[What to work on] In the article on the "Amazing Stories" copyright dispute, which company granted NBC Universal a license to synchronize the disputed track?

[Study text]
++++++++++
By | Published on Friday 2 July 2021

Apple

A copyright dispute over the use of a track in the Apple TV+ show ‘Amazing Stories’ has been resolved. Terms of the settlement are not known, but all claims against Apple, the programme’s maker and a music company accused of fraudulently licensing the disputed track are now dropped.

Apple was sued last year over an episode of its 2020 revival of the 1980s US TV show. The lawsuit was filed by JED Productions and its owner Darrell Jackson, who said that the second episode of ‘Amazing Stories’ featured a track his company owns, ‘Side Show’, recorded in 1989 by a hip hop outfit called 415.

The production company behind the programme, NBC Universal, had got a licence to synchronise the track from a company called Nakamiche Muzic Publishing. However, Jackson claimed that he owns both the song and recording rights in ‘Side Show’, and therefore Nakamiche was in no position to provided any such licence.

In his lawsuit, Jackson noted: “Beginning sometime after plaintiff registered the copyrights in ‘Side Show’ [with the US Copyright Office] and continuing thereafter, the Nakamiche defendants falsely represented and continue to falsely represent that they own the copyright in the composition and the sound recording of ‘Side Show’, including by … falsely and publicly registering the composition as their own with [US collecting society] ASCAP”.
++++++++++
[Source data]
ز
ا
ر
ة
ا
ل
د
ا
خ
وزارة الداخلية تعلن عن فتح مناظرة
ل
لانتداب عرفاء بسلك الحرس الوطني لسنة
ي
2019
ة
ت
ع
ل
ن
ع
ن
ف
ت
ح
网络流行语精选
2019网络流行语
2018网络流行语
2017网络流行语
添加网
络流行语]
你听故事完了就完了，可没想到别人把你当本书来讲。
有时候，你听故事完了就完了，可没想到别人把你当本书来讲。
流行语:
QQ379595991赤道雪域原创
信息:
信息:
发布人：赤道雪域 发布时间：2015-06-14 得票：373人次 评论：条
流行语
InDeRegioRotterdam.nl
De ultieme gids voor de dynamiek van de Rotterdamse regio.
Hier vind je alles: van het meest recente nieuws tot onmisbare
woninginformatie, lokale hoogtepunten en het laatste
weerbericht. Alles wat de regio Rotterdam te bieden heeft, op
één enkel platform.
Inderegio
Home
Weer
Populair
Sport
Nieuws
++++++++++
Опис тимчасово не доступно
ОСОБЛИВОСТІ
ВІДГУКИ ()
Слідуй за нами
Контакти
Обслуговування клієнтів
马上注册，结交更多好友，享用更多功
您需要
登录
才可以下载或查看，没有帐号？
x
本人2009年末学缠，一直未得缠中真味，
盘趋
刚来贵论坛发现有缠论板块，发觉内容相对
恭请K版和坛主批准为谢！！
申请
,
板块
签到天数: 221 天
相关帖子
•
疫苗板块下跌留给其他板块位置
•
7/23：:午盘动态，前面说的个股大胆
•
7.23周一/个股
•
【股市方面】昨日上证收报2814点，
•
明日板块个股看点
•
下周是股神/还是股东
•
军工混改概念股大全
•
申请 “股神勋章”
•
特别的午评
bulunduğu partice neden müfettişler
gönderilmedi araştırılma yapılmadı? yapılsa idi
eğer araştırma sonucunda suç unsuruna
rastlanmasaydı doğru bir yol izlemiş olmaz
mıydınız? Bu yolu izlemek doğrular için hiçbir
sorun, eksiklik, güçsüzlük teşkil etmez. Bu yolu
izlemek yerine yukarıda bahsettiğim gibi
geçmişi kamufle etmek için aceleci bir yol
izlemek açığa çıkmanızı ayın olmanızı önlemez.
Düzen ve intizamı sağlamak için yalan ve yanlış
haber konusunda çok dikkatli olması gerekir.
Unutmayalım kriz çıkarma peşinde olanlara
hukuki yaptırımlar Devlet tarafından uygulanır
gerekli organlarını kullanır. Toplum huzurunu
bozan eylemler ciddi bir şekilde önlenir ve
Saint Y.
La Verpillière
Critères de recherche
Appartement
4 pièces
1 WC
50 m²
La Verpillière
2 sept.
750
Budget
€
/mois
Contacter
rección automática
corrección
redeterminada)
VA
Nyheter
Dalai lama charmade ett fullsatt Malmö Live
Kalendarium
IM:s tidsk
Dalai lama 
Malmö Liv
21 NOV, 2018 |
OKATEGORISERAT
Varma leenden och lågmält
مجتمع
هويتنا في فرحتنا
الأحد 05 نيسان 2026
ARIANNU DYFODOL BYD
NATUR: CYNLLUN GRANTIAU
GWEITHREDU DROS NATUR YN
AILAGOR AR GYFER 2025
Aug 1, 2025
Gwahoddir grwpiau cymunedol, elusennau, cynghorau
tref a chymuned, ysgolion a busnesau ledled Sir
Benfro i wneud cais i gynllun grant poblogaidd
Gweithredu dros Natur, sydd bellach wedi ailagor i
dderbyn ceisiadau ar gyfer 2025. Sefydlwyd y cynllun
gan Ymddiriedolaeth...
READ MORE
++++++++++
[Answer for this exercise] Nakamiche Muzic Publishing.